:: Sayfa alıntısı ::
21 Mart 2024 04:27

Bugün, Irkçılık ve Ayrımcılıkla Mücadele Günü | Mülteciler yerel seçimlerin neresinde?

Mülteciliği ortadan kaldıracak politikalar üretmek merkezi iktidarın işi olsa da yerellerden bu politikaları hayata geçirmeye zorlayacak mücadeleler geliştirilebilir.

Fotoğraf: Çanakkale İl Jandarma Komutanlığı

Paylaş

Hilmi MIYNAT
Denizli

Yerel seçimlerin yapılmasına az kaldı. Kimi partiler ‘projeler’ açıklıyor, sözler veriyor. Kimi söylemler 1 puan da olsa oy artırmak için üretiliyor. Yerel seçimlerde mülteciler de yer yer üretilen söylemlerde yer alıyor. ‘Nasıl bir belediye ve yerel yönetim’ sorusuna yanıt aranması gerekirken, belediyelerin yetki alanı olmamasına rağmen bir ‘Geri göndereceğiz’ ezberi aynı çevrelerce yeniden üretiliyor.

Hatırlayalım, Zafer Partili Hande Karacasu, İstanbul Fatih’te ‘külhanbeyi’ edasıyla girdiği dükkanda ‘Mültecileri geri gönderme’ sözü verdi. Çektiği ikinci videosunda da dükkan sahibinin vatandaşlık alan Suriyeli olduğunu bildiği için garip tavırlar sergilediğini dile getirdi. Ümit Özdağ ve partisi genel seçim kampanyasının aynısını yürütmeyi sürdürüyor. Bir yandan AKP’ye karşı tutum alsa da öte yandan dünyada yükselen aşırı sağ ve göçmen karşıtı furyada sermayenin ihtiyaçları doğrultusunda yer alıyor: “Düşmanlaştır ve yönet!”

Bunun en bariz örneğini Lezita Fabrikasında hakları için direnen ve grevde olan işçilerin grevini kırmak için Hindistan’dan işçilerin işe alınmasında gördük. Bu meselenin de iki yönü vardı; 1- Sermaye hâlâ ucuz ve güvencesiz iş gücü olarak göçmen işçi ithal etmeye devam edecek ve hatta artıracak. 2- Göçmen işçilerin grev kırıcı pozisyonuna düşmesi çok anlaşılır bir biçimde sınıf arasında kutuplaşmanın ötesinde düşmanlaşmaya neden olacak, örgütlenmenin önüne set çekecek.

Ümit Özdağ yine süreci kendi propagandasına alet etti. “Türk işçinin hakkını yediler, Hindistan’dan işçi getirdiler” dedi. Aylardır bu memlekette farklı işçi direnişlerine şahit olduk. Özdağ nedense(!) sadece bu noktada “işçileri” düşünür oldu.

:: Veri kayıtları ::
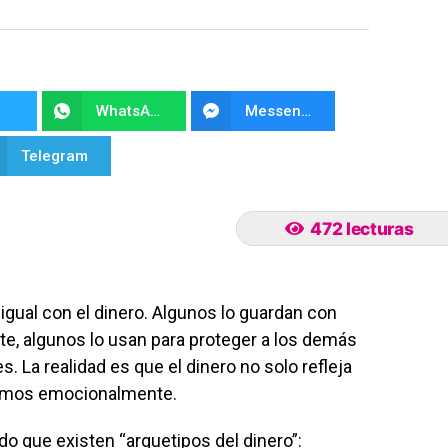
WhatsApp
Messenger
Telegram
472 lecturas
igual con el dinero. Algunos lo guardan con
te, algunos lo usan para proteger a los demás
. La realidad es que el dinero no solo refleja
somos emocionalmente.
do que existen “arquetipos del dinero”:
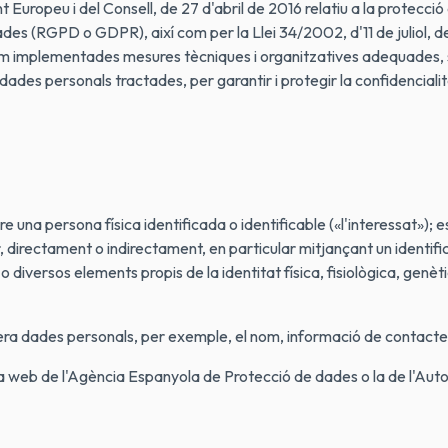
uropeu i del Consell, de 27 d'abril de 2016 relatiu a la protecció
ades (RGPD o GDPR), així com per la Llei 34/2002, d'11 de juliol, de
 implementades mesures tècniques i organitzatives adequades, sego
s dades personals tractades, per garantir i protegir la confidencialita
una persona física identificada o identificable («l'interessat»); e
r, directament o indirectament, en particular mitjançant un identif
 o diversos elements propis de la identitat física, fisiològica, genèt
era dades personals, per exemple, el nom, informació de contacte, 
a web de l'Agència Espanyola de Protecció de dades o la de l'Aut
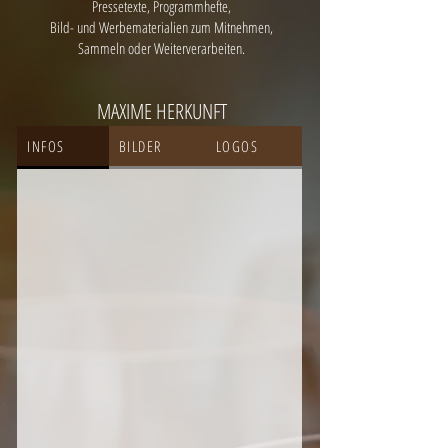
Pressetexte, Programmhefte,
Bild- und Werbematerialien zum Mitnehmen,
Sammeln oder Weiterverarbeiten.
MAXIME HERKUNFT
INFOS
BILDER
LOGOS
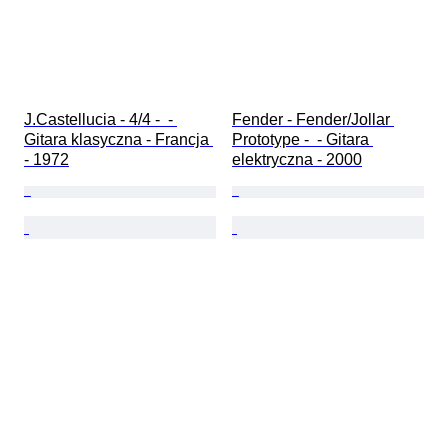
J.Castellucia - 4/4 -  - 
Fender - Fender/Jollar 
Gitara klasyczna - Francja 
Prototype -  - Gitara 
- 1972
elektryczna - 2000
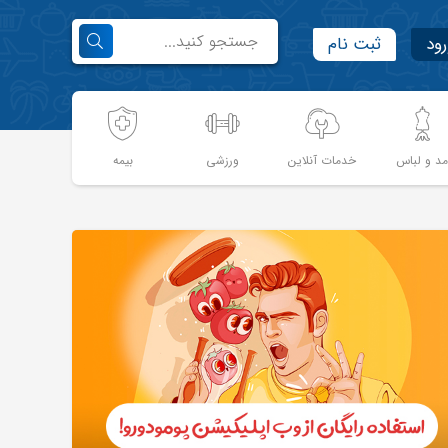
رود
ثبت نام
د و لباس
خدمات آنلاین
ورزشی
بیمه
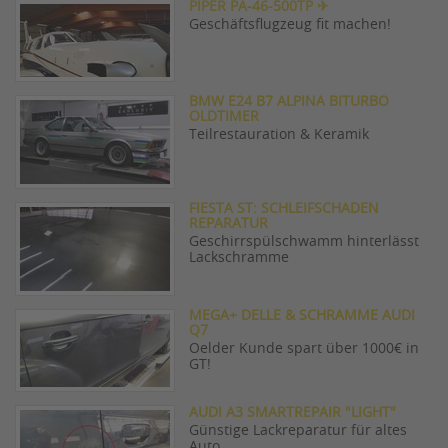
PIPER PA-46-500TP ✈
Geschäftsflugzeug fit machen!
BMW E24 B7 ALPINA BITURBO
OLDTIMER
Teilrestauration & Keramik
FIESTA ST: SCHLEIFSCHADEN
REPARATUR
Geschirrspülschwamm hinterlässt
Lackschramme
MEGA+ DELLE & SCHRAMME AUDI
Q7
Oelder Kunde spart über 1000€ in
GT!
AUDI A3 SMARTREPAIR "LIGHT"
Günstige Lackreparatur für altes
Auto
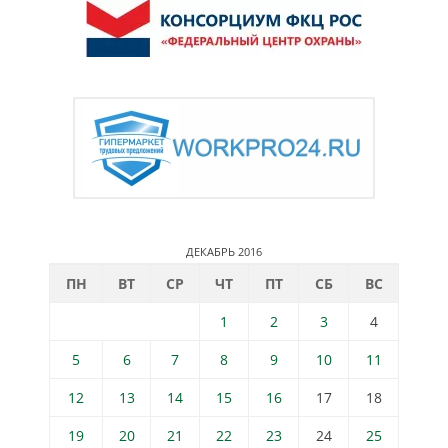
ДЕКАБРЬ 2016
ПН
ВТ
СР
ЧТ
ПТ
СБ
ВС
1
2
3
4
5
6
7
8
9
10
11
12
13
14
15
16
17
18
19
20
21
22
23
24
25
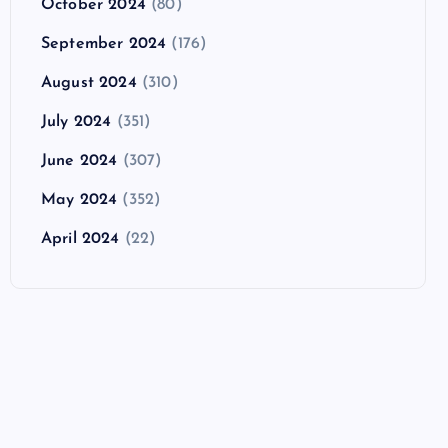
October 2024
(80)
September 2024
(176)
August 2024
(310)
July 2024
(351)
June 2024
(307)
May 2024
(352)
April 2024
(22)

:: Görevin amacı ::
Mülteciler ve yerel seçimler yazısına göre Lezita Fabrikasındaki grevi kırmak için hangi ülkeden işçi alındı? Lütfen kısaca yanıtlayın.

:: Alıştırmanın çözümü ::
Hindistan'dan işçi alındı.